AKHIRNYA TERANG-TERANGAN
                Malam tahun baru 1986. Malam tahun baru bukan lagi saat yang istimewa bagi saya. Saat-saat itu hanya memperbesar kesepian dan keputusasaan yang saya rasakan. Saya menyambut tahun 1987 di rumah pasangan suami-istri klien saya, bersama dua atau tiga pasangan lainnya, beberapa wanita lajang, dan Bob. Saya berkenalan dengan Bob melalui tuan rumah dan ia juga salah satu klien saya. Pesta itu berakhir pukul 1 pagi dan saya pulang, sendirian dan dalam keadaan mabuk. Pada pk 02.30 subuh, Bob menelepon saya dan menanyakan apakah saya mempunyai minuman Scotch.
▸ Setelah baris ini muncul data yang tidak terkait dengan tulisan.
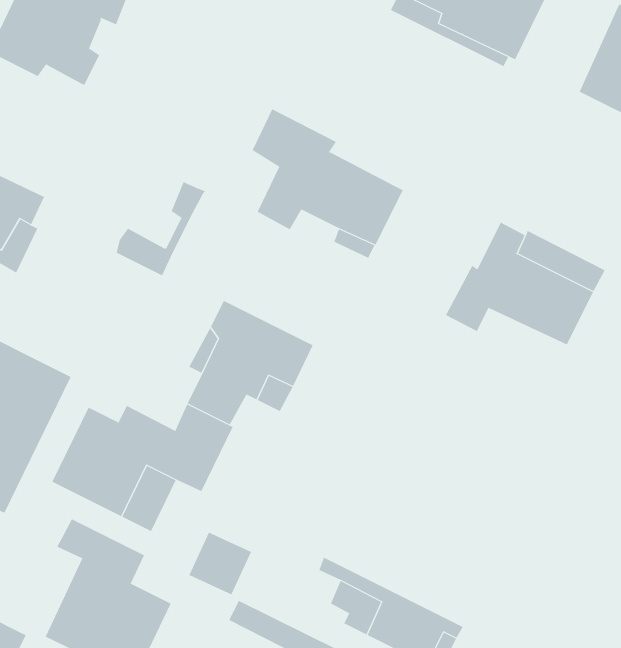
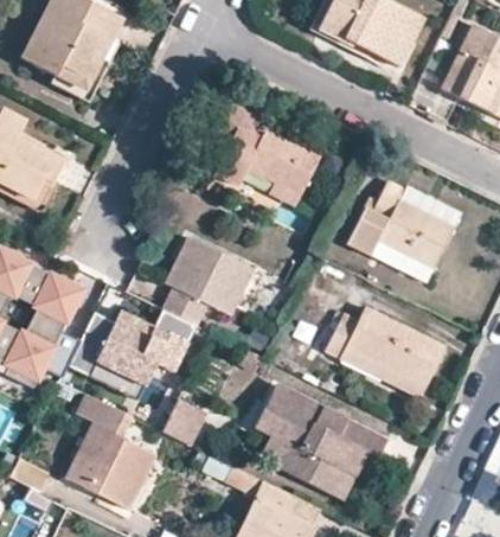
building: [116,181,206,276] -> [56,36,120,103]
building: none -> [323,309,442,399]
building: none -> [261,385,389,468]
Ketika saya menjawab ya, ia meminta saya membawanya ke rumahnya dan kami dapat menonton video bersama. Dalam perjalanan menuju rumah Bob, saya mempunyai keyakinan bahwa minum dan mengobrol bukan merupakan kegiatan utama malam itu.
                Saya telah mengenal Bob selama tiga tahun. Saya bahwa ia pernah menikah, tetapi tidak pernah berhubungan intim yang tetap. Juga dalam nada suaranya ada suatu intensitas yang tidak dapat dipungkiri. Bobo menyambut saya di pintu dengan hanya mengenakan pakaiaan mandi. Dalam waktu tiga puluh menit saya kehilangan “keperawanan” saya. Nah, akhirnya saya terang-terangan! Saat itulah saya harus mengakui bahwa saya adalah seorang homo.

MEMASUKI KEHIDUPAN HOMO
                Ketika dinding penghalang dalam hubungan seksual telah tumbang, saya menjadi bebas untuk memasuki kehidupan homoseksual. Saya tidak lagi dapat menyembunyikan diri di balik kedok seolah saya adalah orang baik-baik. Bob menelpon saya pada waktu-waktu tertentu. Biasanya ia menelepon saya tengah malam, dalam keadaan mabuk atau di bawah pengaruh obat bius. Tugas saya adalah membawakan lebih banyak minuman atau kokain sebagai imbalan pelayanan seksualnya. Secara keseluruhan , itu adalah cara yang menyenangkan untuk melewatkan suatu malam bersama, bukan?

KEMUDIAN JIMMY
                Saya bertemu dengan Jimmy pada bulan April ketika sedang mencari teman kencan. Ia masih muda, berkulit gelap, langsing, semua hal yang saya idolakan sebagai kejantanan yang sempurna. Namun begitu, ia adalah seorang laki-laki yang energik.  Tetapi saya membiarkannya ikut saya pulang ketika ia berkata bahwa ia memerlukan “sedikit uang” karena saya merasa sangat kesepian dan sangat haus akan kasih sayang. Ini adalah awal dari hubungan selama dua tahun. Hubungan kami mula-mula, dan juga sesudah itu, bersifat pelacuran dan persahabatan. Ia dibayar untuk pelayanan seksual, meskipun saya ingin meyakinkan diri bahwa ia adalah kekasih, pendamping, dan teman saya. Kemudian saya tahu bahwa saya hanyalah satu dari sepuluh atau dua belas klien yang dilayani secara teratur oleh Jimmy.
                Mula-mula keadaannya begitu menyenangkan. Saya membayarnya, dan begitulah jadinya. Ia berkata kepada saya bahwa ia menyukai saya dan mendengarkan dengan penuh perhatian bila saya menasihatinya untuk berhenti mempergunakan obat bius dan mencari pekerjaan yang halal serta tempat tinggal yang layak. Setelah beberapa bulan, saya menjadi penyelamatnya. Saya mendapatkan obat bius untuknya, dia lebih sering menginap di tempat saya, dan ia mulai membersihkan rumah dan menjadi pesuruh saya.
                Dalam masa itu, saya mulai menjauhkan diri dari teman-teman. Setiap kali sesudah bertemu saya merasa depresi selama beberapa hari dan berjanji pada diri sendiri untuk tidak mengulangi perbuatan tersebut. Saya menjadi cepat marah, takut tertangkap, cemas ketika berusaha mendapatkan obat-obat bius, dan saya mulai minum sangat banyak pada musim dingin itu. Singkatnya, saya menjadi kacau balau dan jorok. Saya mulai memikirkan untuk bunuh diri lagi.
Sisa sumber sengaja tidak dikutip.